THE Government has promised to incentivise the take up of electric vans.
Publishing its ‘Road to Zero‘ document, the Government says that is going to consult on reform of Vehicle Excise Duty to encourage van drivers to make the
cleanest choices when purchasing a new van.
The current VED charges currently penalise cleaner Euro 6 vans rather than the more polluting older vans. Electric vans, however, are rated at £0.
The Government also confirmed that it would continue to offer the plug-in van grant until at least 2020. However, these incentives may not be as generous. Current rates will be maintained until at least October 2018.
40% of van market should be ultra-low emitting vehicles (ULEVs) by 2030
However, industry body SMMT were critical of the Government’s ambitions to make 40% of the van market ULEVs by 2030, calling it ‘hugely challenging’.
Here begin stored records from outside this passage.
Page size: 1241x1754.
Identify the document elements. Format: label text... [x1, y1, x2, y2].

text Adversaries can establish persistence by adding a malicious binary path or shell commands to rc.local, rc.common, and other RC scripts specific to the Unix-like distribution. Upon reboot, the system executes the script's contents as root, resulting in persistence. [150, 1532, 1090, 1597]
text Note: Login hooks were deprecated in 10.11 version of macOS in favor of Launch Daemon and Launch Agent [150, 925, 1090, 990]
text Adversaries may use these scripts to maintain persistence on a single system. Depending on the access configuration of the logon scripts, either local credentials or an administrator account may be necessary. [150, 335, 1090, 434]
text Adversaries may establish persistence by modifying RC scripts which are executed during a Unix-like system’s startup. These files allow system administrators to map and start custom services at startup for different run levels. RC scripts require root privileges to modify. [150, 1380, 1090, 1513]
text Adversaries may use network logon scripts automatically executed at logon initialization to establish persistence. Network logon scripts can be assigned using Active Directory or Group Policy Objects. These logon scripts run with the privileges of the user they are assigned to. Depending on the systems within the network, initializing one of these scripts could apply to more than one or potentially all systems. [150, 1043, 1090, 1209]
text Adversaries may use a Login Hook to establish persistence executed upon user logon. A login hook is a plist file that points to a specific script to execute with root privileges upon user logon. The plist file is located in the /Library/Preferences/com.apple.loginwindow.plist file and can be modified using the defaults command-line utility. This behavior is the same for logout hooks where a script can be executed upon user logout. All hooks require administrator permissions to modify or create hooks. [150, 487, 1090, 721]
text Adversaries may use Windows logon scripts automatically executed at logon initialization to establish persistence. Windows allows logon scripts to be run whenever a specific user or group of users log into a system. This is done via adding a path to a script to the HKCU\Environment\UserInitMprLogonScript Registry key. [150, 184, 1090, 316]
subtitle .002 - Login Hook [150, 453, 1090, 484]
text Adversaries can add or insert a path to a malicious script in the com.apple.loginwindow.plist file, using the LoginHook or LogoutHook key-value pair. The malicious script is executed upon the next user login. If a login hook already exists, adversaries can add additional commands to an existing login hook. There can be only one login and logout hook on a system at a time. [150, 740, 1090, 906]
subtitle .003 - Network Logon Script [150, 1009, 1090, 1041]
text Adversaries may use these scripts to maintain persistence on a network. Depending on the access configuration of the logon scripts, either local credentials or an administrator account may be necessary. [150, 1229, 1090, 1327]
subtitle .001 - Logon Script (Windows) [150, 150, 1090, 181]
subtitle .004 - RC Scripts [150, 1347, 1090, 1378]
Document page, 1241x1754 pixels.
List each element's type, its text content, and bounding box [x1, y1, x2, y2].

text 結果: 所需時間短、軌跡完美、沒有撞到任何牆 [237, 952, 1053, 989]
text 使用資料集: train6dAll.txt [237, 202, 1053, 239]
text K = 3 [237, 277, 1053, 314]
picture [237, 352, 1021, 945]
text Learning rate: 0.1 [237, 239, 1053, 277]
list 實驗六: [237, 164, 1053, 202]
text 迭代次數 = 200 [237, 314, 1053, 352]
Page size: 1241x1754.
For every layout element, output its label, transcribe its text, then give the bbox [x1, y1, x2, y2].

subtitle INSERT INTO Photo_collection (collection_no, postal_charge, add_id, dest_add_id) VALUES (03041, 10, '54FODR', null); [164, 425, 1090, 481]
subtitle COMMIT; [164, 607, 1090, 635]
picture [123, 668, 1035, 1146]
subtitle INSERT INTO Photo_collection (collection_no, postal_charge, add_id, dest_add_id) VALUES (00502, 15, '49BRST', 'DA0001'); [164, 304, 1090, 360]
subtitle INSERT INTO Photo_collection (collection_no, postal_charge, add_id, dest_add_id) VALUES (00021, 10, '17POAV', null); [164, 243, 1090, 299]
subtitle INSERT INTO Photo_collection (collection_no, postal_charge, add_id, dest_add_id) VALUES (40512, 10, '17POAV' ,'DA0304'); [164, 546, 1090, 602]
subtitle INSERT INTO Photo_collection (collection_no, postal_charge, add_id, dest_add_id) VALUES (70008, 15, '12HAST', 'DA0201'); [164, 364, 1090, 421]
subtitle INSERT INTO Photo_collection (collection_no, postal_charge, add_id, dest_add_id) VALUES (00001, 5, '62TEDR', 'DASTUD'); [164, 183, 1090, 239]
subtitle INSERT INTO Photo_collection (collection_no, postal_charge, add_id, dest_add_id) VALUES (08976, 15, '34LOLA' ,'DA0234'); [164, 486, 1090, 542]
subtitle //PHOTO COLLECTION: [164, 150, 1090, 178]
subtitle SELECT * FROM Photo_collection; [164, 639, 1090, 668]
Nigel Base, SMMT Commercial Vehicle Development Manager, said;
“We are concerned about targets for ULEV penetration that go far beyond the high levels of expectation proposed by the European Commission for vans. Achieving 40% market share would require a nearly 144-fold increase in uptake from the current position of just 0.3%.”
“Vans are business tools and drivers are typically far more sensitive to purchase price and return on investment than car buyers, while current electric van technology, which involves large batteries, can mean reduced carrying capacity.
“In addition, there is currently no bespoke charging network for these vehicles, which require larger parking bays, longer charging times and charge point locations that will fit seamlessly into their day-to-day business operations.”
Nevertheless, for many trades with under 25 mile journeys each day, an electric van could make great sense and dramatically reduce their operating costs.
Electricity is much cheaper than diesel – at about 2p per mile. And with fewer moving parts, maintenance costs are substantially lower.